China Aggressively Pursues Pre-Crime Technology To Catch Evil-Doers Before They Act
China’s effort to flush out threats to stability is expanding into an area that used to exist only in dystopian sci-fi: pre-crime. The Communist Party has directed one of the country’s largest state-run defense contractors, China Electronics Technology Group, to develop software to collate data on jobs, hobbies, consumption habits, and other behavior of ordinary citizens to predict terrorist acts before they occur. “It’s very crucial to examine the cause after an act of terror,” Wu Manqing, the chief engineer for the military contractor, told reporters at a conference in December. “But what is more important is to predict the upcoming activities.”

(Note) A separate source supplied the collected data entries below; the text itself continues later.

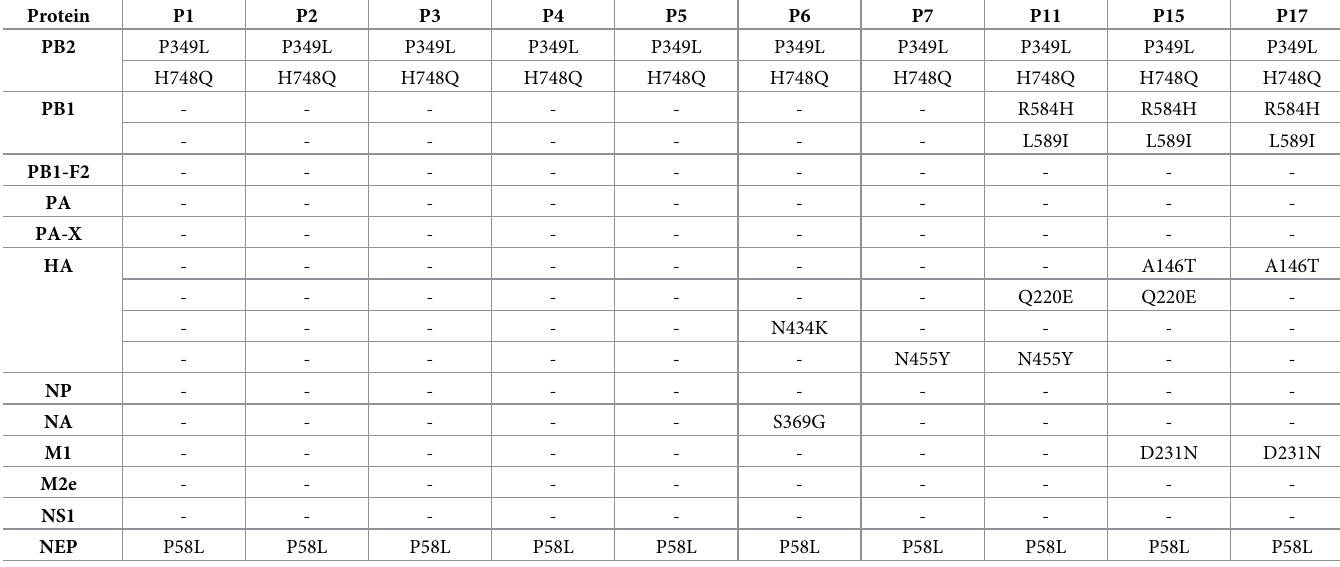
Table 3. Amino acid changes in the consensus H7N1 genome across passages (P), compared to the original LPAI H7N1 virus. Protein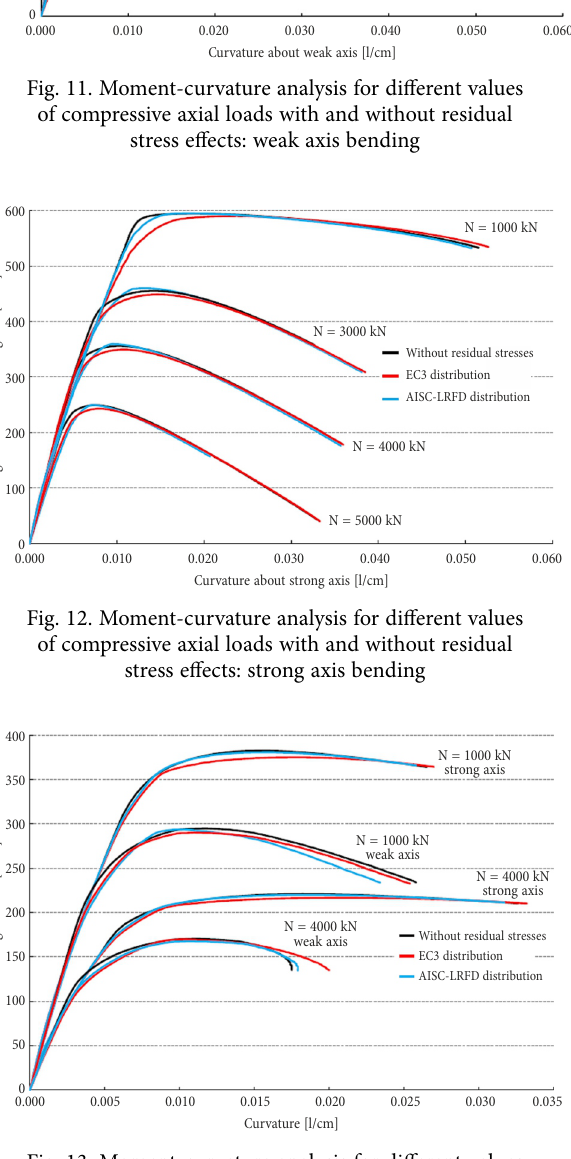
Fig. 13. Moment-curvature analysis for different values of compressive axial loads with and without residual stress effects: Bi-axial bending a = 30 °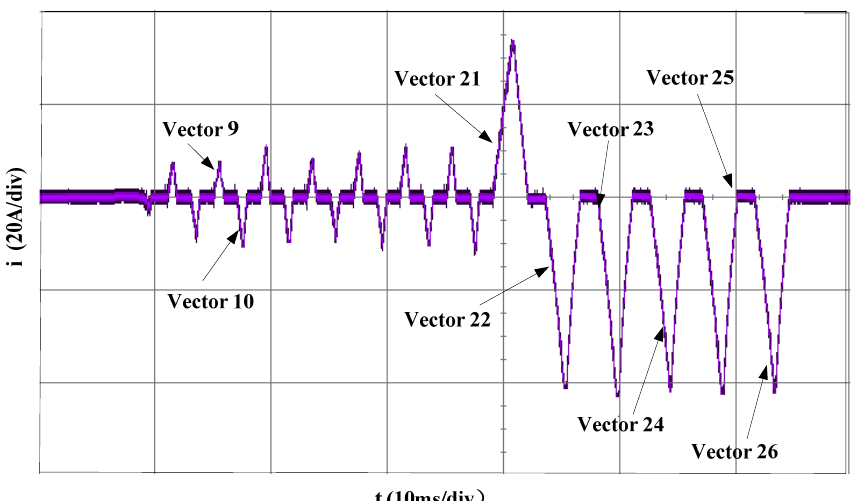
Figure 14. Current of the improved initial position estimation.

The program is unprecedented because there are no safeguards from privacy protection laws and minimal pushback from civil liberty advocates and companies, says Lokman Tsui, an assistant professor at the School of Journalism and Communication at the Chinese University of Hong Kong, who has advised Google on freedom of expression and the Internet. The project also takes advantage of an existing vast network of neighborhood informants assigned by the Communist Party to monitor everything from family planning violations to unorthodox behavior. A draft cybersecurity law unveiled in July grants the government almost unbridled access to user data in the name of national security. “If neither legal restrictions nor unfettered political debate about Big Brother surveillance is a factor for a regime, then there are many different sorts of data that could be collated and cross-referenced to help identify possible terrorists or subversives,” says Paul Pillar, a nonresident fellow at the Brookings Institution.
Building a crystal ball to predict and prevent terror attacks, a real-world version of Minority Report, is the ultimate goal of crime fighters the world over. But, so far, more data has just meant more noise, security experts say. “There are not enough examples of terrorist activity to model what it looks like in data, and that’s true no matter how much data you have,” says Jim Harper, a senior fellow at the Cato Institute. “You need yeast to make bread. You can’t make up for a lack of yeast by adding more flour.”
China was a surveillance state long before Edward Snowden clued Americans in to the extent of domestic spying. Since the Mao era, the government has kept a secret file, called a dang’an, on almost everyone. Dang’an contain school reports, health records, work permits, personality assessments, and other information that might be considered confidential and private in other countries. The contents of the dang’an can determine whether a citizen is eligible for a promotion or can secure a coveted urban residency permit. The government revealed last year that it was also building a nationwide database that would score citizens on their trustworthiness.